Tim CHEELA membagikan sejumlah kaos yang bertulisan “sahabat CHEELA” ke para penduduk Dusun Sumberwaru yang kebanyakan petani itu. Tentu saja kaos “sahabat CHEELA” itu disambut hangat oleh masyarakat dan langsung dipakai pada saat itu juga.Kaos “Sahabat CHEELA” itu menunjukan bahwa tim CHEELA adalah sahabat masyarakat desa, khususnya desa yang sering dilewati oleh tim CHEELA.

Sudah menjadi kode etik di CHEELA bahwa selama offroad wajib untuk menghargai masyarakat yang dilewati, misalnya dengan tidak ngebut di jalan kampung. Membuang sampah plastik atau putung rokok di sembarang tempat juga ‘haram’ hukumnya di tim CHEELA. Etika seperti ini tidaklah sulit untuk diterapkan, asalkan punya kemauan dan berfikir positif. Idealnya penggemar offroad motor trail itu menjadi sahabat bagi masyarakat desa, dan juga sahabat bagi alam. Karena kegiatan offroad motor trail tidak akan terlepas dari alam dan masyarakat desa.

Usai baksos, tim CHEELA langsung melanjutkan offroad ke arah Poncokusumo, Kabupaten Malang. Tim CHEELA yang dipesenjatai KTM 350, KTM 250, KTM 200, CRF 150, KLX 150 dan TS 125 itu langsung memacu motor dengan kencang di jalur offroad yang sepi. Di tengah jalan tim CHEELA sempat ketemu dan ngobrol sebentar dengan rombongan Mas Bagyo yang kebanyakan pakai motor KTM dan Husaberg. Setelah ber-akrab ria dengan rombongan Mas Bagyo kami memutuskan untuk jalan bersama ke arah Wajak. Jumlah rombonganpun jadi membengkak, gabungan tim CHEELA dan tim-nya mas Bagyo.

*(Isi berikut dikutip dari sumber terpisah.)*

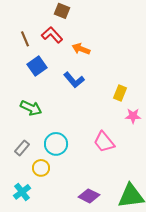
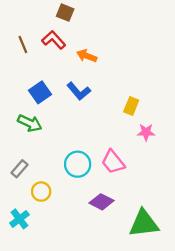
blue square: (37, 66) -> (40, 92), moved
cyan circle: (56, 144) -> (78, 164), moved
purple diamond: (89, 196) -> (102, 202), moved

Di hari Minggu itu tim CHEELA selain bersenang-senang di jalur offroad, juga berbagi kebahagiaan dengan masyarakat desa. Kami senang bisa berbagi, meskiun sangat kecil nilainya. Maklum tim CHEELA adalah tim kecil. Meskipun kecil kami mencoba menerapkan etika dalam offroad, etika terhadap masyarakat dan alam. Kami senang bisa melakukan hal ini.